I will tell you this, from my own personal experience: When you start following the little nudges and urges that you get, you will have hopped onto the magic carpet ride of awesomeness.
It doesn’t mean that you will never have bumps in the road again, but when you are in alignment with your soul, you will always be steered in the best possible direction.
For me, it started when I followed my intuition out of a job where I was miserable, which was way out of character for me. I had nothing lined up, but thanks to my intuition, I landed back on my feet within a few months in an awesome new job.
Now, before you go quit your job, you can begin with small things, such as following through when you feel the urge to make a phone call, send an email, or take a different route to work. When you get into the habit of doing this with small things, it will make it easier to say yes to the big things, and to trust.
How do any of these things help you to just be yourself?
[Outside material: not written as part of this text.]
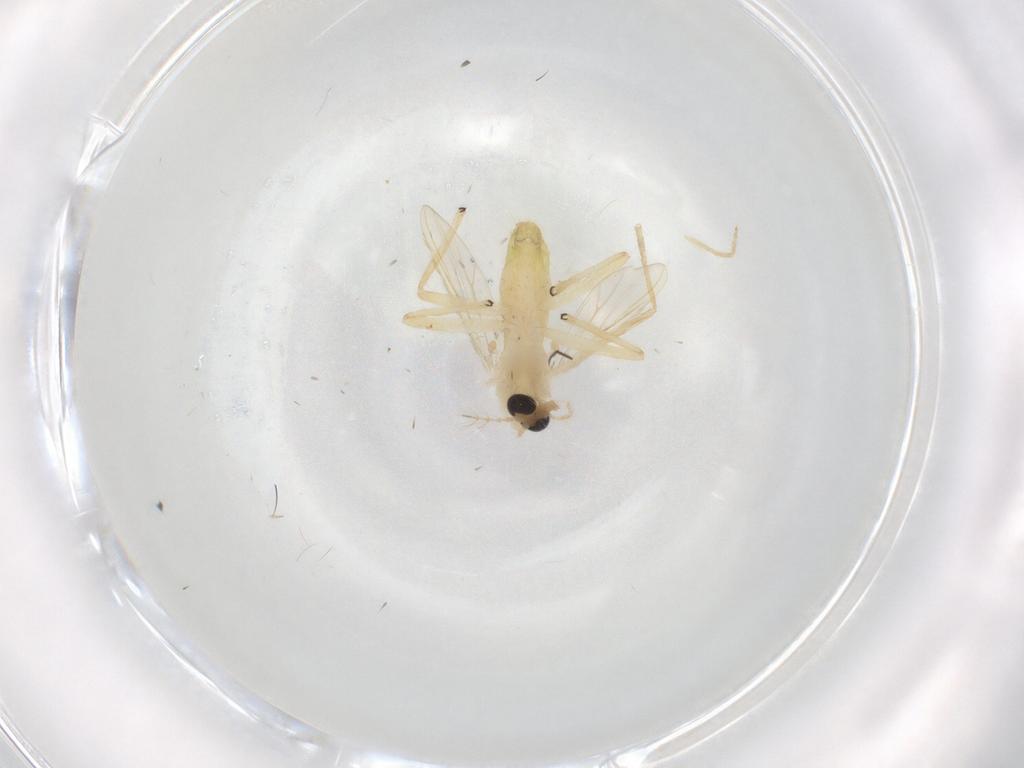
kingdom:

Because they help you to be in alignment with your true nature.
Your authentic self is the real you that is beyond all of those conditioned beliefs and thinking patterns that you have accumulated throughout your life.
I was once a shy, reclusive, depressed, angry person—but I wasn’t “being myself.” While it is important to love and accept ourselves for where we are at the moment, looking back now, I see that I suppressed my true nature in order to please others and to fit in.
I began going within and doing spiritual study and practice in my late twenties, and have since become more aware of how much I was identified with my victim story, how I would play roles depending on who I was with, and just how much I cared about other people’s perceptions of me.
I had lost touch with my natural self and stuffed it away in a box. Whenever I would notice myself getting attached to the stories and labels in my head or would catch myself playing roles with others, I would just breathe and relax into the moment without any labels or judgments.
It was a challenge because I cared so much about being accepted by others. So I would ask myself, “How would I act right now if I had no cares of what others thought of me?” I realized that who I naturally am without anything else added is perfectly okay.
When you let go of the old ways of thinking, follow your bliss, and do what you love, you begin to align with happiness and peace. These are all indicators that you are connected with your true nature. You are then allowing your real self to shine forth in all its glory.